▸ **Entries provided**
▬▬▬▬▬▬

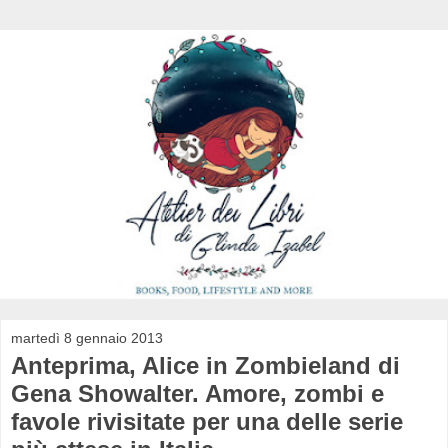
martedì 8 gennaio 2013
Anteprima, Alice in Zombieland di
Gena Showalter. Amore, zombi e
favole rivisitate per una delle serie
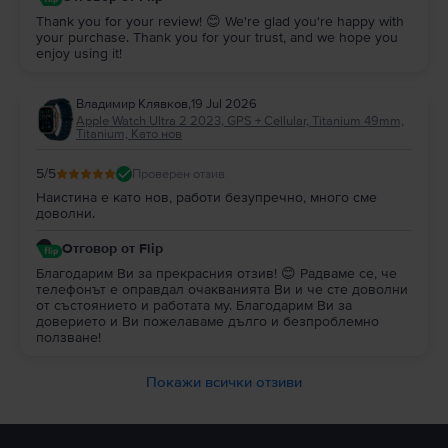
Thank you for your review! 😊 We're glad you're happy with
your purchase. Thank you for your trust, and we hope you
enjoy using it!
Владимир Клявков
,
19 Jul 2026
Apple Watch Ultra 2 2023, GPS + Cellular, Titanium 49mm,
Titanium, Като нов
5
/5
Проверен отзив
Наистина е като нов, работи безупречно, много сме
доволни.
Отговор от Flip
Благодарим Ви за прекрасния отзив! 😊 Радваме се, че
телефонът е оправдал очакванията Ви и че сте доволни
от състоянието и работата му. Благодарим Ви за
доверието и Ви пожелаваме дълго и безпроблемно
ползване!
Покажи всички отзиви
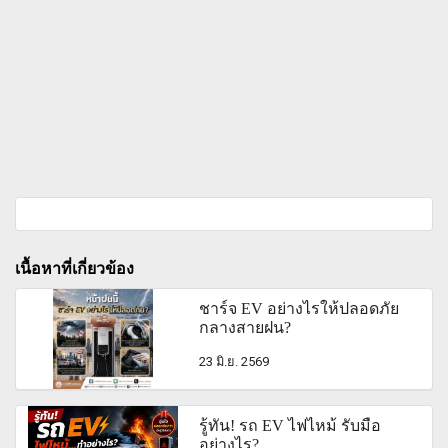
เนื้อหาที่เกี่ยวข้อง
ชาร์จ EV อย่างไรให้ปลอดภัย
กลางสายฝน?
23 มิ.ย. 2569
รู้ทัน! รถ EV ไฟไหม้ รับมือ
อย่างไร?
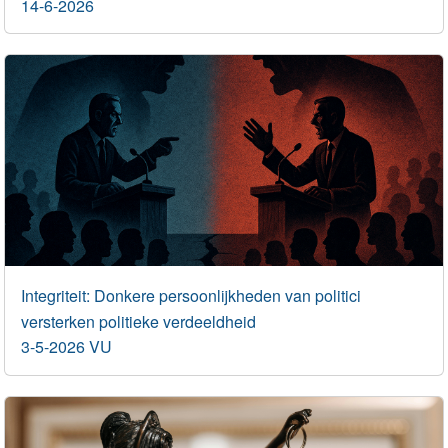
14-6-2026
Integriteit: Donkere persoonlijkheden van politici
versterken politieke verdeeldheid
3-5-2026 VU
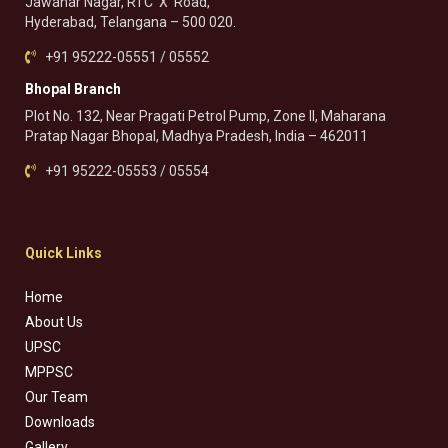
Jawahar Nagar, RTC ‘X’ Road,
Hyderabad, Telangana – 500 020.
+91 95222-05551 / 05552
Bhopal Branch
Plot No. 132, Near Pragati Petrol Pump, Zone II, Maharana
Pratap Nagar Bhopal, Madhya Pradesh, India – 462011
+91 95222-05553 / 05554
Quick Links
Home
About Us
UPSC
MPPSC
Our Team
Downloads
Gallery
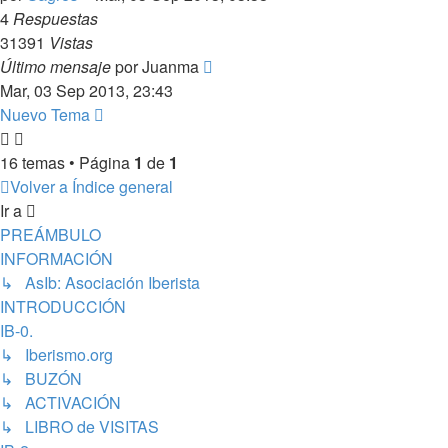
4
Respuestas
31391
Vistas
Último mensaje
por
Juanma
Mar, 03 Sep 2013, 23:43
Nuevo Tema
16 temas • Página
1
de
1
Volver a Índice general
Ir a
PREÁMBULO
INFORMACIÓN
↳ AsIb: Asociación Iberista
INTRODUCCIÓN
IB-0.
↳ Iberismo.org
↳ BUZÓN
↳ ACTIVACIÓN
↳ LIBRO de VISITAS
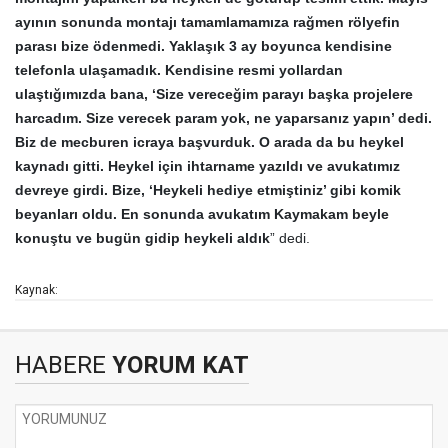
ayının sonunda montajı tamamlamamıza rağmen rölyefin
parası bize ödenmedi. Yaklaşık 3 ay boyunca kendisine
telefonla ulaşamadık. Kendisine resmi yollardan
ulaştığımızda bana, ‘Size vereceğim parayı başka projelere
harcadım. Size verecek param yok, ne yaparsanız yapın’ dedi.
Biz de mecburen icraya başvurduk. O arada da bu heykel
kaynadı gitti. Heykel için ihtarname yazıldı ve avukatımız
devreye girdi. Bize, ‘Heykeli hediye etmiştiniz’ gibi komik
beyanları oldu. En sonunda avukatım Kaymakam beyle
konuştu ve bugün gidip heykeli aldık
” dedi.
Kaynak:
HABERE
YORUM KAT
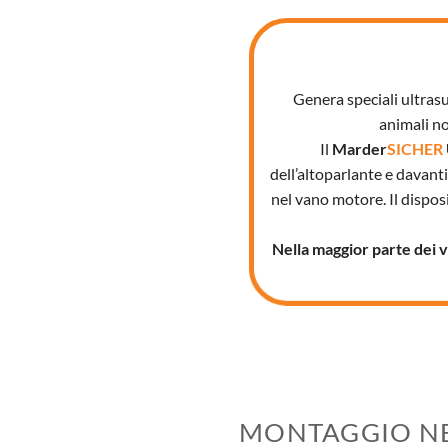
Genera speciali ultrasuo
animali no
Il
Marder
SICHER
dell’altoparlante e davanti
nel vano motore. Il dispos
Nella maggior parte dei v
MONTAGGIO NE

▬▬▬▬▬▬

Reproduce the text of every item above with "Quick Links" renamed to "Useful Links" and nothing else altered. Omit the pictures.

▸ **Response to this task**
martedì 8 gennaio 2013
Anteprima, Alice in Zombieland di
Gena Showalter. Amore, zombi e
favole rivisitate per una delle serie
Thank you for your review! 😊 We're glad you're happy with
your purchase. Thank you for your trust, and we hope you
enjoy using it!
Владимир Клявков
,
19 Jul 2026
Apple Watch Ultra 2 2023, GPS + Cellular, Titanium 49mm,
Titanium, Като нов
5
/5
Проверен отзив
Наистина е като нов, работи безупречно, много сме
доволни.
Отговор от Flip
Благодарим Ви за прекрасния отзив! 😊 Радваме се, че
телефонът е оправдал очакванията Ви и че сте доволни
от състоянието и работата му. Благодарим Ви за
доверието и Ви пожелаваме дълго и безпроблемно
ползване!
Покажи всички отзиви
เนื้อหาที่เกี่ยวข้อง
ชาร์จ EV อย่างไรให้ปลอดภัย
กลางสายฝน?
23 มิ.ย. 2569
รู้ทัน! รถ EV ไฟไหม้ รับมือ
อย่างไร?
14-6-2026
Integriteit: Donkere persoonlijkheden van politici
versterken politieke verdeeldheid
3-5-2026 VU
Jawahar Nagar, RTC ‘X’ Road,
Hyderabad, Telangana – 500 020.
+91 95222-05551 / 05552
Bhopal Branch
Plot No. 132, Near Pragati Petrol Pump, Zone II, Maharana
Pratap Nagar Bhopal, Madhya Pradesh, India – 462011
+91 95222-05553 / 05554
Useful Links
Home
About Us
UPSC
MPPSC
Our Team
Downloads
Gallery
4
Respuestas
31391
Vistas
Último mensaje
por
Juanma
Mar, 03 Sep 2013, 23:43
Nuevo Tema
16 temas • Página
1
de
1
Volver a Índice general
Ir a
PREÁMBULO
INFORMACIÓN
↳ AsIb: Asociación Iberista
INTRODUCCIÓN
IB-0.
↳ Iberismo.org
↳ BUZÓN
↳ ACTIVACIÓN
↳ LIBRO de VISITAS
ayının sonunda montajı tamamlamamıza rağmen rölyefin
parası bize ödenmedi. Yaklaşık 3 ay boyunca kendisine
telefonla ulaşamadık. Kendisine resmi yollardan
ulaştığımızda bana, ‘Size vereceğim parayı başka projelere
harcadım. Size verecek param yok, ne yaparsanız yapın’ dedi.
Biz de mecburen icraya başvurduk. O arada da bu heykel
kaynadı gitti. Heykel için ihtarname yazıldı ve avukatımız
devreye girdi. Bize, ‘Heykeli hediye etmiştiniz’ gibi komik
beyanları oldu. En sonunda avukatım Kaymakam beyle
konuştu ve bugün gidip heykeli aldık
” dedi.
Kaynak:
HABERE
YORUM KAT
Genera speciali ultrasuo
animali no
Il
Marder
SICHER
dell’altoparlante e davanti
nel vano motore. Il dispos
Nella maggior parte dei v
MONTAGGIO NE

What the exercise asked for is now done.